Since Raymond Massey's last opening at the Ship Store Galleries
in April 2003, his works have been exhibited in several other major
East Coast museums and appeared in several publications. From August
2003 through April 4, 2004 Ray's painting,"The Storm that Killed
A God" depicting Captain James Cook's ships, The H.M.S. Discovery
and Resolution and caught in a violent storm off the coast of Hawaii
in 1779, a storm which precipitated events that led to Cook's death,
was part of a traveling exhibition of works by 23 of the Fellows
of the AMA. This exhibit, "The Everlasting Sea" which
featured works from past marine artists owned by each museum along
with contemporary paintings by living marine artists was a visual
feast, a pictorial essay on the traditions of marine art. It opened
in Newport, RI, at The Newport Art Museum in August 2003, traveling
to The Maine Maritime Museum which opened November 1, and finally
to the Connecticut River Museum for a January 2004 opening.
Also in 2004, Ray's paintings "Winter" and "Summer,"

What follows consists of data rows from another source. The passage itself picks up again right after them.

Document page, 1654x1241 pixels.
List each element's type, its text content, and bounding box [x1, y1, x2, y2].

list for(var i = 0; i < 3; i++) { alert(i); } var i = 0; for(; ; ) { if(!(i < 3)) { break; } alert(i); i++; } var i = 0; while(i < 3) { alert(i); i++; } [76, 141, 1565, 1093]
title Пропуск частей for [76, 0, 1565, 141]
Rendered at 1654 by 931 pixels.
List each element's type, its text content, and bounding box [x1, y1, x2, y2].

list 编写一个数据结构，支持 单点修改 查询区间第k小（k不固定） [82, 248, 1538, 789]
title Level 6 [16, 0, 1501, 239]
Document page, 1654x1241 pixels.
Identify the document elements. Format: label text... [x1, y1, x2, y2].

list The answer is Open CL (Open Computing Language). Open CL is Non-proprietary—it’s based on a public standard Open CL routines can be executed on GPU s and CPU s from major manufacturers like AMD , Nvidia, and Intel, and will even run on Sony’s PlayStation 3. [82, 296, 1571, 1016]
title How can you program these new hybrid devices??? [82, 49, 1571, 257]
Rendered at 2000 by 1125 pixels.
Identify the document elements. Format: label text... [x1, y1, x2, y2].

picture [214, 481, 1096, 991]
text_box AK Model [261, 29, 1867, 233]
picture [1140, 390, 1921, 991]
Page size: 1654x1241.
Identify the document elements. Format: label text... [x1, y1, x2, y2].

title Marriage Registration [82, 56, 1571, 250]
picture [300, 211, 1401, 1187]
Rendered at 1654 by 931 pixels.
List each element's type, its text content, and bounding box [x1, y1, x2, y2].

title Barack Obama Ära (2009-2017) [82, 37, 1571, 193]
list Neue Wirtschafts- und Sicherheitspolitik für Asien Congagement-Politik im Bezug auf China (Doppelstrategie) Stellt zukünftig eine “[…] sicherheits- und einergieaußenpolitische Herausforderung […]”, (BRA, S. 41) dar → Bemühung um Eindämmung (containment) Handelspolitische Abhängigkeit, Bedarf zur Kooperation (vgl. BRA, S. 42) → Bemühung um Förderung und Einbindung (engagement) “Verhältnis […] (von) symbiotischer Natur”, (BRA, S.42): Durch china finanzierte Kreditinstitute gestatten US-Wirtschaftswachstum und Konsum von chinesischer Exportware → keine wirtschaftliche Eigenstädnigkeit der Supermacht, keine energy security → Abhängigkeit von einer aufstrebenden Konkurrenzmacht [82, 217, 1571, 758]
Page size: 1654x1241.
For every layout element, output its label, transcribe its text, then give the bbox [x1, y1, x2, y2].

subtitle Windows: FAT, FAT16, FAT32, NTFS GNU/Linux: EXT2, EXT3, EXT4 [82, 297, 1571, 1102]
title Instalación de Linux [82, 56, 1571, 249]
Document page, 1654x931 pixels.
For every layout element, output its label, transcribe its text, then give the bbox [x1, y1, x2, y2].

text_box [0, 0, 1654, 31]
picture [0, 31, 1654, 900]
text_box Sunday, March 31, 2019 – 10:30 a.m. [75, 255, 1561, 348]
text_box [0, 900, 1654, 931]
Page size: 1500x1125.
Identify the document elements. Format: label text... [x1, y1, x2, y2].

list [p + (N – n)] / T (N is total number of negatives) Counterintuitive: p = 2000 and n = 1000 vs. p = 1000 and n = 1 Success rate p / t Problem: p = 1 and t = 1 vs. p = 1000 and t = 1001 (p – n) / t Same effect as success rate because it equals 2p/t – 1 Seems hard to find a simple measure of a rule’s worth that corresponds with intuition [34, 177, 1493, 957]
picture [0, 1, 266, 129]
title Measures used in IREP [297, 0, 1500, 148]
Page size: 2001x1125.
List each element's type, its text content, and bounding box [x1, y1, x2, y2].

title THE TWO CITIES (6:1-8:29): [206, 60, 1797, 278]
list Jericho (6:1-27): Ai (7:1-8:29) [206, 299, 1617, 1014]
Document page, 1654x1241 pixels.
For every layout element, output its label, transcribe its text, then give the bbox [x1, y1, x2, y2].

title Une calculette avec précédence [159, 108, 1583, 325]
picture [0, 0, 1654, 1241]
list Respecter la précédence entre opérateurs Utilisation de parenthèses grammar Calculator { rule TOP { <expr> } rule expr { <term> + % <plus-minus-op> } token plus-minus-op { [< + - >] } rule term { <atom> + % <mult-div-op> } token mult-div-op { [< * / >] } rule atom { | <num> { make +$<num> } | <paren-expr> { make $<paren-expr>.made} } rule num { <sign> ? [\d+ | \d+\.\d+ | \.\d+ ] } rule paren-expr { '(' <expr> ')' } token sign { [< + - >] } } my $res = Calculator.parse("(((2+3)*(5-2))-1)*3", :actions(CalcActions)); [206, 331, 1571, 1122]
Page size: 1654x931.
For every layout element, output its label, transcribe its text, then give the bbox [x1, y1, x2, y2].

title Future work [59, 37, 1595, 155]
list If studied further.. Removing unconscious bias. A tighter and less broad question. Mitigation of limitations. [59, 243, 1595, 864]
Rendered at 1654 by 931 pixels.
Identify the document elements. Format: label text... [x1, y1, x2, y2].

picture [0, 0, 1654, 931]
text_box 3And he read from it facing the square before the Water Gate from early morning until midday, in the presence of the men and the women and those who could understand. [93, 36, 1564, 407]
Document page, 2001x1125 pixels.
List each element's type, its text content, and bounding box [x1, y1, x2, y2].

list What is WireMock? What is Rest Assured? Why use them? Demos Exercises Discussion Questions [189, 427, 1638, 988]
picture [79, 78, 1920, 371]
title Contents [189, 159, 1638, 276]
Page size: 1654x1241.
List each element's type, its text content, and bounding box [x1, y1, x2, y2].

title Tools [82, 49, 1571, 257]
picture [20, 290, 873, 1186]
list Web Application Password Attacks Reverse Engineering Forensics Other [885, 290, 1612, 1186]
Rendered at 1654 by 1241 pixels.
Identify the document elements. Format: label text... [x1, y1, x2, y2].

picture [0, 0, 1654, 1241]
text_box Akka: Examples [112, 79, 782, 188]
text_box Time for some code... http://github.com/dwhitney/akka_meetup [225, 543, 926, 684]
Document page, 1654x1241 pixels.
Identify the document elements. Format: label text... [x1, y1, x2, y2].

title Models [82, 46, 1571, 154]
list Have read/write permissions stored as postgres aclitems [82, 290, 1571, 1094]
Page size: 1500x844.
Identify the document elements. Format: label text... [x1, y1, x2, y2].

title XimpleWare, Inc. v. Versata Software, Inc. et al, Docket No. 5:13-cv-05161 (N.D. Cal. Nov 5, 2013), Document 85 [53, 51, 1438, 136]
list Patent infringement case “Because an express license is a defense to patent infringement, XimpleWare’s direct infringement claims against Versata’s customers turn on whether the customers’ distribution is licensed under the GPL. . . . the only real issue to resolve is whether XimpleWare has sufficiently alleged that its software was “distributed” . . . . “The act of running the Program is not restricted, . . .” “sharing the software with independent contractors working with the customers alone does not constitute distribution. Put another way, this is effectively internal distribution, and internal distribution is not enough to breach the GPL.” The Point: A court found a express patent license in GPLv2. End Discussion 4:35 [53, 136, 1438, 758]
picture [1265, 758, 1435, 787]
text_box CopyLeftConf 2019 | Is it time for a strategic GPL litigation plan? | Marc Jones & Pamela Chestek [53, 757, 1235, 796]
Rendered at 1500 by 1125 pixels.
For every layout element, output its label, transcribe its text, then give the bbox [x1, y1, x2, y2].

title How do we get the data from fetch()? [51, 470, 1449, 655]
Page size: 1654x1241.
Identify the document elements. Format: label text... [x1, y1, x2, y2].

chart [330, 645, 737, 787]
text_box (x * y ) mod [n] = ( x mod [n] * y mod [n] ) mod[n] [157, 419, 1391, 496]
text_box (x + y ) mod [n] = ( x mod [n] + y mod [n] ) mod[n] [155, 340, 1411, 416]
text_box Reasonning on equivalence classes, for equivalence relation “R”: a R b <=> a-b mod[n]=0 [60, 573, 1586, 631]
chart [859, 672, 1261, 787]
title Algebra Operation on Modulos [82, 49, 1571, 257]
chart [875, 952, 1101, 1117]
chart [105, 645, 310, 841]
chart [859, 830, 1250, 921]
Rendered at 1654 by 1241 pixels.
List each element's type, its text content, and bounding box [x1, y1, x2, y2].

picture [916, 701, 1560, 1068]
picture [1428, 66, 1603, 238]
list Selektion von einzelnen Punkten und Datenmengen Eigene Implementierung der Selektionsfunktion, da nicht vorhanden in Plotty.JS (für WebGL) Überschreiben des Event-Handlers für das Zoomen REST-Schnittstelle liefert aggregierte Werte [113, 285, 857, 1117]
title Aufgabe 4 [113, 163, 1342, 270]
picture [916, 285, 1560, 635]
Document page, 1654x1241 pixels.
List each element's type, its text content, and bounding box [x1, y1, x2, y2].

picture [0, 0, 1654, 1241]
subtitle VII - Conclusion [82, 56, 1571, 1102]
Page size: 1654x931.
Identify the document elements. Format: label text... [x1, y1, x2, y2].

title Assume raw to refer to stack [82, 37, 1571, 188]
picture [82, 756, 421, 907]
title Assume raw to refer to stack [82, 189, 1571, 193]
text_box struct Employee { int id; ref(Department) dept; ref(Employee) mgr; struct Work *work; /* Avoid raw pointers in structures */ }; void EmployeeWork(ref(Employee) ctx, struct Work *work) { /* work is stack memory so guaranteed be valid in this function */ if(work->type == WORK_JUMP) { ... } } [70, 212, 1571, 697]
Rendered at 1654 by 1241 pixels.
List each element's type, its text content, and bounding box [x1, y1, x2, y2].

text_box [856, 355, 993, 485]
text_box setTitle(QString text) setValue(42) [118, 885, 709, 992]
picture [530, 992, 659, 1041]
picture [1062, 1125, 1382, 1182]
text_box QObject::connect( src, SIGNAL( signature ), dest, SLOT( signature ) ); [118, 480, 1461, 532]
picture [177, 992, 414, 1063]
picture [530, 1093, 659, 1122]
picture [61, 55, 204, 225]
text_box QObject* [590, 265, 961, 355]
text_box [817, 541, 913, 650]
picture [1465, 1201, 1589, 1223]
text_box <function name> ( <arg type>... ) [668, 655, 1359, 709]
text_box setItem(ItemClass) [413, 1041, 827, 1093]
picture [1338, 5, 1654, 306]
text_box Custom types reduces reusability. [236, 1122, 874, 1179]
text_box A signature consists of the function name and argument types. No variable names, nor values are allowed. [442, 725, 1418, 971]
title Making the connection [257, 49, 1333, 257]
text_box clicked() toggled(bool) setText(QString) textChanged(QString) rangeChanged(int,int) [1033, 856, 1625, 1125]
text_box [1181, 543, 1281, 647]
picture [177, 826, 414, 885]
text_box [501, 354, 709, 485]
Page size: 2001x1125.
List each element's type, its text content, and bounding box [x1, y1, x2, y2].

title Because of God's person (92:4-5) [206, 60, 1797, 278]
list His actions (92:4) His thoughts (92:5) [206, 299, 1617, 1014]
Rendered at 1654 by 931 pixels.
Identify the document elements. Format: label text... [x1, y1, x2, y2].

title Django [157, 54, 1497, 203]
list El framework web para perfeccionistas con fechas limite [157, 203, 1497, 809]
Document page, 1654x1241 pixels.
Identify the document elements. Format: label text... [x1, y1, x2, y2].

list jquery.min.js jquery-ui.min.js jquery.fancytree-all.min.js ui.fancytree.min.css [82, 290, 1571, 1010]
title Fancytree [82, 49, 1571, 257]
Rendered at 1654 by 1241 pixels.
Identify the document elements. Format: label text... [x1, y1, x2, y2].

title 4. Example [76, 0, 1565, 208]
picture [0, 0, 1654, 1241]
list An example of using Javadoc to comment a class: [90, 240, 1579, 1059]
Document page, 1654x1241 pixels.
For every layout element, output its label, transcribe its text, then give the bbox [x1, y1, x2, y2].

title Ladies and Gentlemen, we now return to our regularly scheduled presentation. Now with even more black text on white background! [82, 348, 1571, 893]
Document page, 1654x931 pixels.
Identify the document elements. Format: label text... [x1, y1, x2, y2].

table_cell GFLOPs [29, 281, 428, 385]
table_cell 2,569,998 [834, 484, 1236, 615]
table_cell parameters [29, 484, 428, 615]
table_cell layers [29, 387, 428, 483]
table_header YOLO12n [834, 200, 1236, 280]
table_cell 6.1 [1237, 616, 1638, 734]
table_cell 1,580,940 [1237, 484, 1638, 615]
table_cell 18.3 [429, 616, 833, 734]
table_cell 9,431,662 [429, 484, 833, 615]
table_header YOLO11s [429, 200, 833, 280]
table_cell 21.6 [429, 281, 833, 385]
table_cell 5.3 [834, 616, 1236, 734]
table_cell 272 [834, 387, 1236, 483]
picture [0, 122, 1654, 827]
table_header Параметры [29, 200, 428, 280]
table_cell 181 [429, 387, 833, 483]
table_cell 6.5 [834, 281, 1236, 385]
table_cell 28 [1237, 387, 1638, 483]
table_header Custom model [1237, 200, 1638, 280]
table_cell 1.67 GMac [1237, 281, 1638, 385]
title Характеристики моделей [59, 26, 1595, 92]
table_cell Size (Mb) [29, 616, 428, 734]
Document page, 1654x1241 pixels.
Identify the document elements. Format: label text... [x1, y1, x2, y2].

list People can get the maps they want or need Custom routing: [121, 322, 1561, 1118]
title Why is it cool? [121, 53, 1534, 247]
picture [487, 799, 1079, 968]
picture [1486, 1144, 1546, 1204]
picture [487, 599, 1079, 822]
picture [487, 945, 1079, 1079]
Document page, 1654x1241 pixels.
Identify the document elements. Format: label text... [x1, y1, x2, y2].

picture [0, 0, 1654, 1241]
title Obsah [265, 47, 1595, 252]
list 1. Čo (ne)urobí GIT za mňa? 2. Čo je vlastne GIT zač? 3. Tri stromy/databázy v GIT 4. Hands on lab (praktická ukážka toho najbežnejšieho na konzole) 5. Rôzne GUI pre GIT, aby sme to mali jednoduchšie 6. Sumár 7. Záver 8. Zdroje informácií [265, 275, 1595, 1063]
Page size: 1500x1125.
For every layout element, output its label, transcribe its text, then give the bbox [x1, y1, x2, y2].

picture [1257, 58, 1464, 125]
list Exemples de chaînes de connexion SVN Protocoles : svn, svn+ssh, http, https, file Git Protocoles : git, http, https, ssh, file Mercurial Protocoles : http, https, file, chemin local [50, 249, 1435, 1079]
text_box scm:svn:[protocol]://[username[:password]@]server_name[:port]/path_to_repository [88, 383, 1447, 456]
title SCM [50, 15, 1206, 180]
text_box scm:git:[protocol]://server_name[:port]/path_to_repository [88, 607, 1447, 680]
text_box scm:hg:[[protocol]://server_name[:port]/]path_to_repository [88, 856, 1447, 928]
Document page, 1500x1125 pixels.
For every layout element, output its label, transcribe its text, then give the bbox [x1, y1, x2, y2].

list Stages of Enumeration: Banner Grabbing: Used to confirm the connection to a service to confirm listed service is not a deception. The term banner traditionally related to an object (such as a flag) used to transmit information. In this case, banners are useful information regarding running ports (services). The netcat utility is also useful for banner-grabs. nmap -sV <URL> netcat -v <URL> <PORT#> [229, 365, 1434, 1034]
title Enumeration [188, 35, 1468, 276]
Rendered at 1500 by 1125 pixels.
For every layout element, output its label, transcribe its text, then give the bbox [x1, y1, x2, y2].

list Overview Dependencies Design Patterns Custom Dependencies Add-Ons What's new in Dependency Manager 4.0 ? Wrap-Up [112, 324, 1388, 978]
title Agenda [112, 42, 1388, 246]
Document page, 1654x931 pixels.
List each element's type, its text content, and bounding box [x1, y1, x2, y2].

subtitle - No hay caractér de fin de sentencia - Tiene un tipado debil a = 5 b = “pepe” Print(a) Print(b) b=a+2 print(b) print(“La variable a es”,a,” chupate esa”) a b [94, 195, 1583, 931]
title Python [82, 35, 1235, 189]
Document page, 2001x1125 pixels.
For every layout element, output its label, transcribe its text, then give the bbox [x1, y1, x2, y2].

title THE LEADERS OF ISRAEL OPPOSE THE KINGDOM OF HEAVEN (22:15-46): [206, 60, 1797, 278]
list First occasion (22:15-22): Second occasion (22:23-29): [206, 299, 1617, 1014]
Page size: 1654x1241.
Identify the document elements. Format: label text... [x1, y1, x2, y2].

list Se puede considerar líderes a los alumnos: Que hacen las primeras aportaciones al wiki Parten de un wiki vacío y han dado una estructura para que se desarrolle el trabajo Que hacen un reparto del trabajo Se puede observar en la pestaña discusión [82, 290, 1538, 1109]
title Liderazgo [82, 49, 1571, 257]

celebrating the Humpback Whales in their major habitats off the
NaPali Coast of Kauai and Glacier Bay, Alaska, were both exhibited
in the 13th National Exhibition of the ASMA at the Vero Beach Museum
of Art in Vero Beach, Florida. The museum graciously stated that
the attendance for the opening of this museum exhibition on April
10, was the largest turnout for any exhibition the Vero Beach Art
Museum had ever hosted - which attests to the growing popularity
of and interest in contemporary marine art. Sea History Magazine
published a review of the Vero Beach 13th National Exhibition in
its Autumn 2004 edition, focusing on the fact that the exhibitions
of maritime art mounted by the ASMA have proven to be of such artistic
merit and popularity, that major national museums from the Fry Art
Museum in Seattle, WA to the Cummer Museum of Art and Gardens in
Jacksonville, Florida have been regular hosts for these national
exhibitions since 1997.
In 2003 Massey's paintings "Call to War', the USS Constitution
Leaving Honolulu 1845, "Na Pali: First Passage', depicting
the KING GEORGE and QUEEN CHARLOTTE sailing off the NaPali Coast
of Kauai were published in J. Russell Jinishian's Bound for Blue
Water, Contemporary American Marine Artist Mr Jinishian paid tribute
to Massey’s work writing, "None of the nineteenth-century
trade routes are steeped in as much romance as those of China and
the South Seas - from the untouched Polynesian atolls to the exotic
ports of the Far East... But no twentieth-century artist, until
Ray Massey, ever made a through and complete study of the China
trade. The twenty five painting series he completed in 1990 covers
in meticulous detail the China Trade's major vessels and ports,
including the famous clippers Flying Cloud, Challenger and Sea Serpent
and their ports of call -Hong Kong, Macao, Singapore and stops in
between." This same China trade collection of Massey's was
first exhibited at and published as limited edition prints by The
Ship Store Galleries on Kauai in December 1990; Massey's first major
exhibition in Hawaii.
Known for his ardent historic research and attention to accurate
historic detail, Massey is honored to have two of his paintings,
" Carrying Coals from Newcastle" (depicting the Freelove
one of the ships on which James Cook sailed in his youth) and "Playing
on Lono's Island" (depicting the arrival of Captain Cook's
HMS Resolution and Discovery in Kealakekua Bay in 1779) in The Captain
Cook Encyclopaedia written and edited by John Robson and published
in 2004 by Chatham Publishing in London.